** Text shown **
Memorial Garden

The First Parish Memorial Garden provides a planned garden on the church grounds that provides a place of peace and beauty where the deceased can be memorialized and in which ashes may be buried.

The Memorial Garden is located on a hill overlooking the church near the entrance to Mount Pleasant Cemetery.  It is available to members of the First Parish as well as their spouse, partner, parent, grandparent, child, grandchild, brother or sister.

The Memorial Garden does not include markers or stones but family and friends may donate a shrub or tree that is planted in the name of the deceased.

Why a Memorial Garden? 

Many followers of a liberal religious philosophy find interring a loved one’s ashes in a memorial garden rather than a conventional casket burial to be an act of worship.  It returns to the earth atoms that have been used on loan–a final reconciliation with the earth and the universe from which we came.  The First Parish offers the Memorial Garden as a service to the congregation for what better site can there be for a final resting place than near a church that has held meaning during the person’s life?

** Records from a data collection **
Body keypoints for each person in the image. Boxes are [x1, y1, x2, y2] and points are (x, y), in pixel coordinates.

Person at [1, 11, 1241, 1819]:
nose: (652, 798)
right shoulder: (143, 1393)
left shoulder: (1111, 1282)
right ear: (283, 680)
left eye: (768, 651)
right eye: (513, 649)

* * *

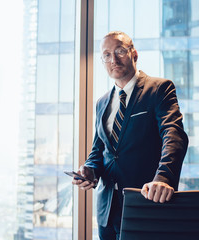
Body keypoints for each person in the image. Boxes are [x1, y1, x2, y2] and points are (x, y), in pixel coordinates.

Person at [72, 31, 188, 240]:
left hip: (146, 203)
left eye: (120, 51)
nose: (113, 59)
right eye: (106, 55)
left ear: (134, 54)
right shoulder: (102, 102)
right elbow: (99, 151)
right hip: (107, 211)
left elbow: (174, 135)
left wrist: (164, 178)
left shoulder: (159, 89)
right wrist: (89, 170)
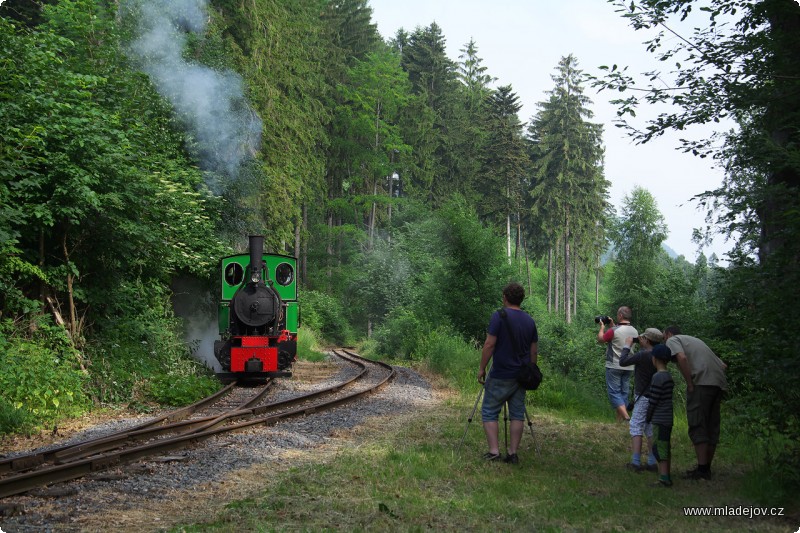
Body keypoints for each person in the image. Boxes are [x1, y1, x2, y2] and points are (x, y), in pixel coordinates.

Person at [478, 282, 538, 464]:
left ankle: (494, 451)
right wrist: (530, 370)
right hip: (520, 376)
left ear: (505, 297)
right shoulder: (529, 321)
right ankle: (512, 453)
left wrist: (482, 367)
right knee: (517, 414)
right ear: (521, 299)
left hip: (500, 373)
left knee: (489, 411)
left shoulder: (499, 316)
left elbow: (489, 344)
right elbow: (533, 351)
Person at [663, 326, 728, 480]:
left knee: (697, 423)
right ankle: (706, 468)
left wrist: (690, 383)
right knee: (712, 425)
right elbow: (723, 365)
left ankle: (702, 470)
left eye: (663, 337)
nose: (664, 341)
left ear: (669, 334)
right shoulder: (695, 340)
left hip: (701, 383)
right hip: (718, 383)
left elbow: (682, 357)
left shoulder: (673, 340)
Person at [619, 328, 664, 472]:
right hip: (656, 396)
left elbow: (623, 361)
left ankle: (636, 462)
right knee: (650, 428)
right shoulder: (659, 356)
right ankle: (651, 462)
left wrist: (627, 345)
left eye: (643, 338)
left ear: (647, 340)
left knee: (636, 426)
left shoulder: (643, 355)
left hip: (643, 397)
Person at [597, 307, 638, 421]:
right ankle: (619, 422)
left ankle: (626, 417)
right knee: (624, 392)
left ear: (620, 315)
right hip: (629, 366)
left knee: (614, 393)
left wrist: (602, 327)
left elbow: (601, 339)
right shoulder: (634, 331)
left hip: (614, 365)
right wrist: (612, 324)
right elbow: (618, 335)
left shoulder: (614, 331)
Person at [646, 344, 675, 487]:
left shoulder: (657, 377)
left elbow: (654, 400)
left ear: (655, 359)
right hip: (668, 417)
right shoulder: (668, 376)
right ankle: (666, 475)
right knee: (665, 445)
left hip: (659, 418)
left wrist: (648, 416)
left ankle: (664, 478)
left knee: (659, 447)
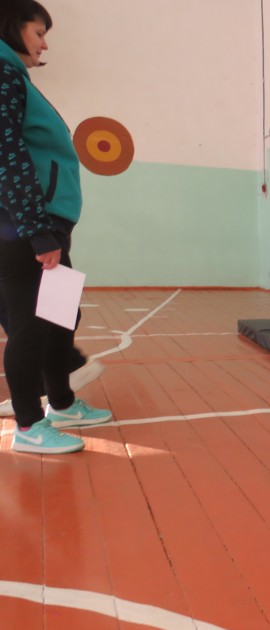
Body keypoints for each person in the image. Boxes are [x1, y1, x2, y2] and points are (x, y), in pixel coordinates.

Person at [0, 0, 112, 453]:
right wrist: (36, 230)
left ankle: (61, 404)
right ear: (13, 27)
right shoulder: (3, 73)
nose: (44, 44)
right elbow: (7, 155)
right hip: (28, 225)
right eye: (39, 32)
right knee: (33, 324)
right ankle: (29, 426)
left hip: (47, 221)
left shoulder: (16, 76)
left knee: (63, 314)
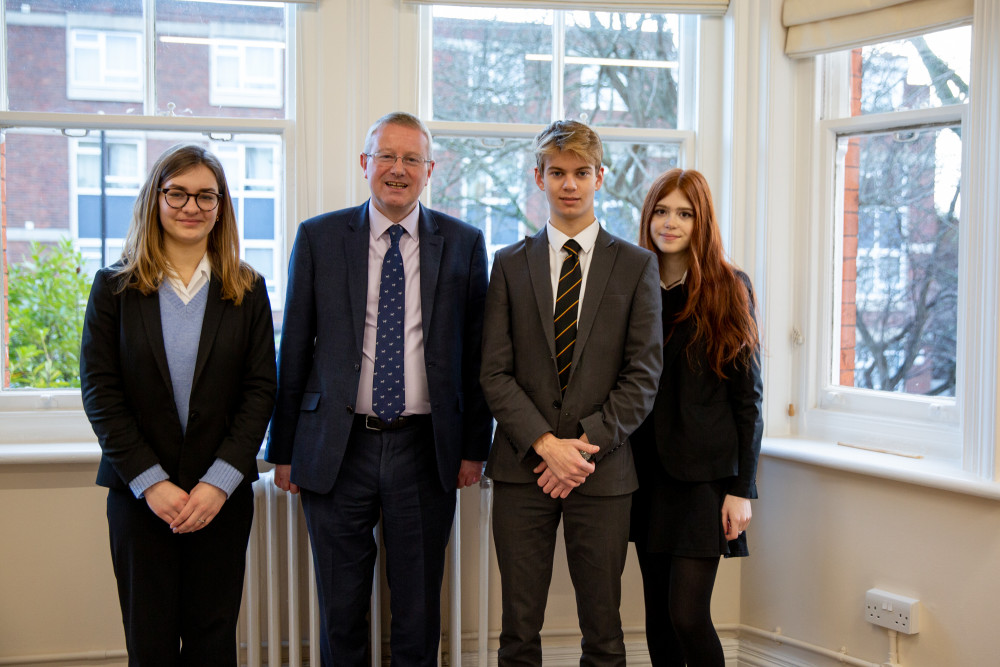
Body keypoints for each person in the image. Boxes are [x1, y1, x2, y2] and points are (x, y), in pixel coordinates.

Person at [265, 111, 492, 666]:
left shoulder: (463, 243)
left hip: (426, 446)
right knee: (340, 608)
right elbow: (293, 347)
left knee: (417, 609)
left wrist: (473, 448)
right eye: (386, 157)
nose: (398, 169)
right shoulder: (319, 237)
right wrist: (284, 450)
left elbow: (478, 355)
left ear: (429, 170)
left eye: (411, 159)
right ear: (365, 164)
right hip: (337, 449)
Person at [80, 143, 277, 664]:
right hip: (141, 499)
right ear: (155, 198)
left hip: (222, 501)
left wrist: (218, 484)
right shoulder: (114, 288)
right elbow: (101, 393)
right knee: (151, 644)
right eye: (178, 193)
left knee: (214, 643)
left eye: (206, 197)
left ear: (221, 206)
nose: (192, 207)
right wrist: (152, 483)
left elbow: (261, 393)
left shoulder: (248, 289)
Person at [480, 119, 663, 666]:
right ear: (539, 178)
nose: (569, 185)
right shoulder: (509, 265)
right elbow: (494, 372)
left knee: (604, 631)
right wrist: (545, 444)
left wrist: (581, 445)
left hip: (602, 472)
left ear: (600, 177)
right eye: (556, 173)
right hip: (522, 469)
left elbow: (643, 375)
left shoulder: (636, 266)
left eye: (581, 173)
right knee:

** Exercises **
a – Apart from members of the First Parish themselves, which relatives does the memorial garden page make eligible for the Memorial Garden? Name each one.
b – Write out the passage of the memorial garden page starting with "The First Parish Memorial" and going on through "of the deceased.".
These records were taken from a separate source.

** Solved tasks **
a – Spouse, partner, parent, grandparent, child, grandchild, brother, sister

b –
The First Parish Memorial Garden provides a planned garden on the church grounds that provides a place of peace and beauty where the deceased can be memorialized and in which ashes may be buried.

The Memorial Garden is located on a hill overlooking the church near the entrance to Mount Pleasant Cemetery.  It is available to members of the First Parish as well as their spouse, partner, parent, grandparent, child, grandchild, brother or sister.

The Memorial Garden does not include markers or stones but family and friends may donate a shrub or tree that is planted in the name of the deceased.